Henri de Toulouse-Lautrec Poster advertising La Goulue and the Moulin Rouge. |
1893, and Louise Joséphine Weber, known as La Goulue (the Glutton) is the unquestioned star of the new dance sensation - le French cancan.
They come from across Europe to watch her raise her petticoats and go through her dazzling display of high kicks, cartwheels, vertical one-legged turns and flying splits.
She's a sensation! So much so that when Joseph Oller, owner of the Moulin-Rouge cabaret club, needs a star attraction to inaugurate his new theatre on Boulevard des Capucines, there's only one kid in town - La Goulue and her chorus line of hot dancers!
La Goulue circa 1890 by an unknown photographer. |
The opening night is slated for Wednesday 12 April 1893. All of Paris is there.
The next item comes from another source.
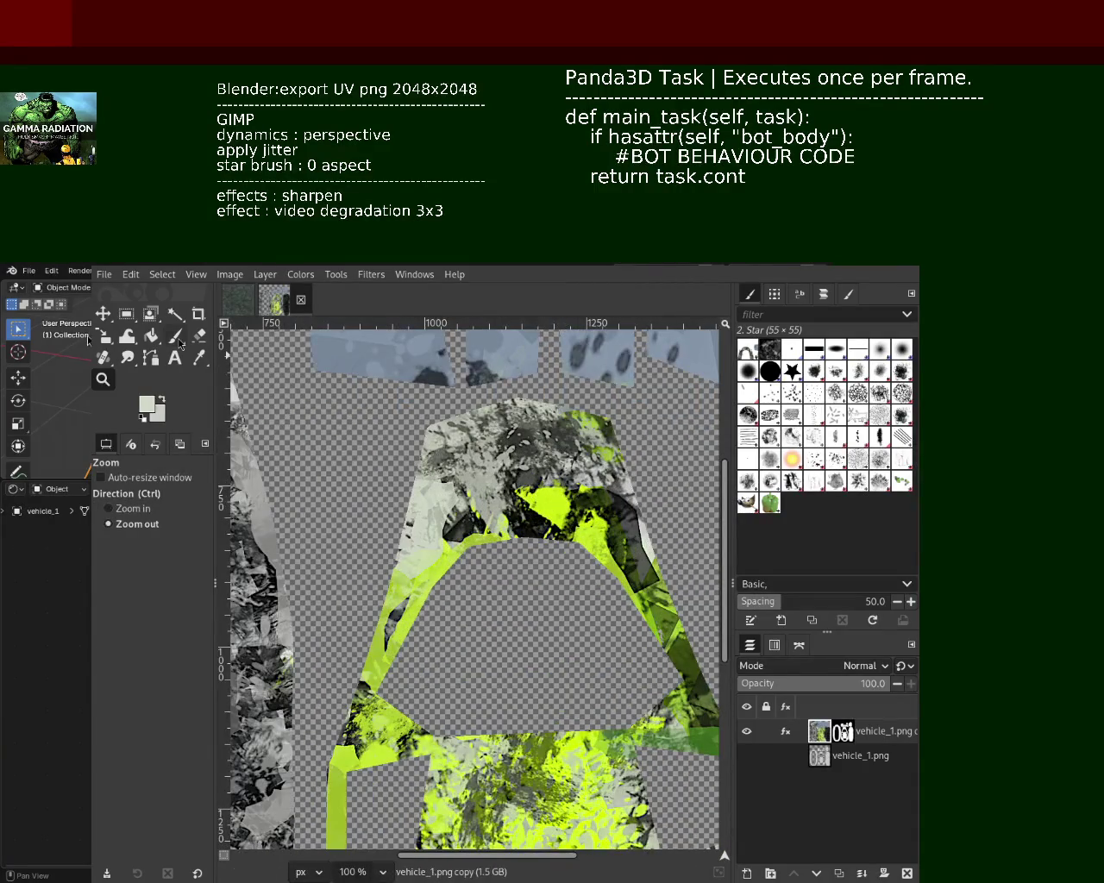
key(p)
drag(431, 452, 398, 455)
The reporter from Le Gaulois is frantic in his poetic enthusiasm: 'Nothing is more admirable than the seats in the stalls, like chaises longues, in which we could easily fall asleep, if there weren't so many wonderful things to look at".
The programme includes a ventriloquist, performing dogs, acrobats, and female dancer called Bob.
But the only star is La Goulue! And she is unstopable! She whirls her lace petticoats revealing her underwear, kittenishly embroidered with a heart. In a high kick she knocks a male dancer's hat off, to wild applause from the spectators. And among the spectators, cabaret singer and actress Yvette Guilbert, is in raptures over her 'adorable, agile, spiritual' legs.
The night is a triumph! Soon everyone wants to know her! She sleeps with the Prince of Wales, the future King Edward VII. She is painted by Toulouse-Lautrec and Renoir. She is seen walking a goat in Paris! She breaks men's hearts, and is not indifferent to women. Rumours circulate of an affair with a girl dancer known as La Môme Fromage (The Cheese Kid), but La Goulue denies being gay.
La Goulue et La Môme Fromage (1892) Henri de Toulouse-Lautrec. |
Then two years after her success La Goulue leaves the Moulin-Rouge, thinking to make more money performing at fairground stalls. Gradually she fades from the public eye. She becomes a lion tamer, marries a conjuror, and returns to the stage as an actress. And in 1929 she dies.